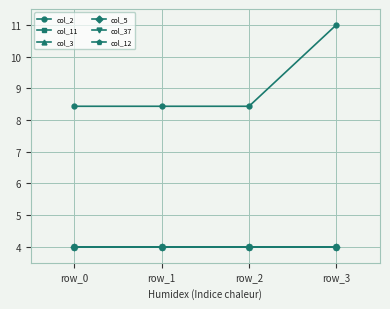

What are all the series names shown in the legend?

col_2, col_11, col_3, col_5, col_37, col_12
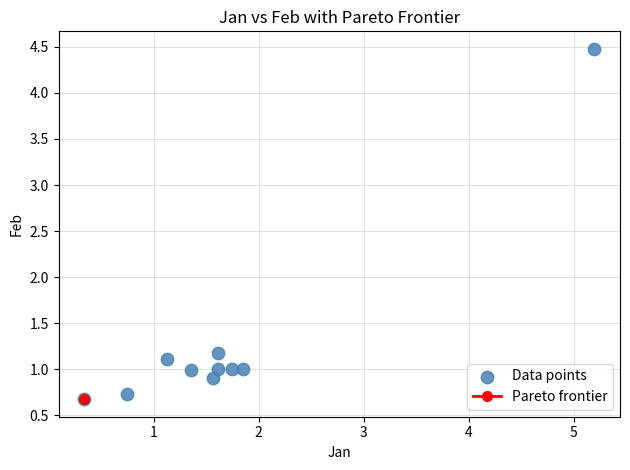

What Y value in the scatter plot is closest to 2?

1.2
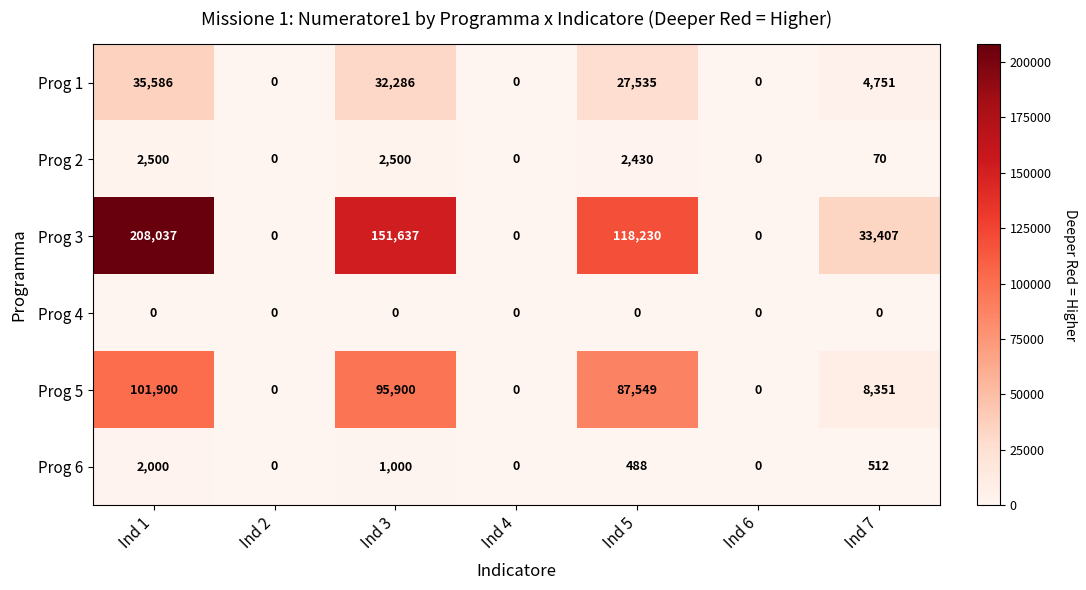

At which category is the sum across all series the highest?

Ind 1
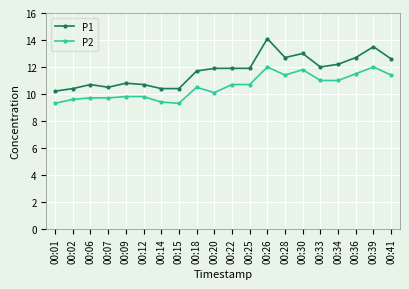

Which series has the widest spread of values?

P1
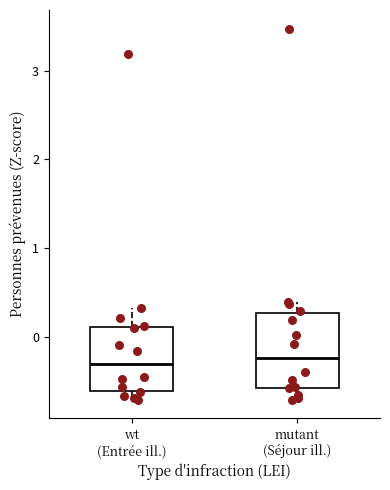

Reading left to right, transcribe this box plot: for each box, give where its median line is, the range the box spans, and where its two whiskers end, as read against the y-axis. The values are not printed on the chart, so give them approximately, as read against the axis.

wt (Entrée ill.): median -0.3, box -0.6 to 0.1, whiskers -0.7 to 0.3
mutant (Séjour ill.): median -0.2, box -0.6 to 0.3, whiskers -0.7 to 0.4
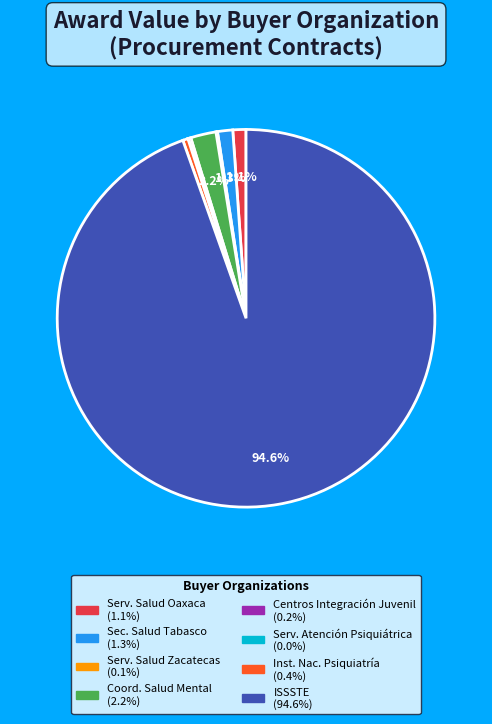

Is there a majority slice in this chart?

Yes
────────────────────────────────────────
▸ PROBLEM TO WORK ON
Put the lines above into a JSON list of strings, with one string per line. Skip blank lines and leave out the picture markers.

▸ OUTPUT OF THE TASK
[
  "What are all the series names shown in the legend?",
  "col_2, col_11, col_3, col_5, col_37, col_12",
  "What Y value in the scatter plot is closest to 2?",
  "1.2",
  "At which category is the sum across all series the highest?",
  "Ind 1",
  "Which series has the widest spread of values?",
  "P1",
  "Reading left to right, transcribe this box plot: for each box, give where its median line is, the range the box spans, and where its two whiskers end, as read against the y-axis. The values are not printed on the chart, so give them approximately, as read against the axis.",
  "wt (Entrée ill.): median -0.3, box -0.6 to 0.1, whiskers -0.7 to 0.3",
  "mutant (Séjour ill.): median -0.2, box -0.6 to 0.3, whiskers -0.7 to 0.4",
  "Is there a majority slice in this chart?",
  "Yes"
]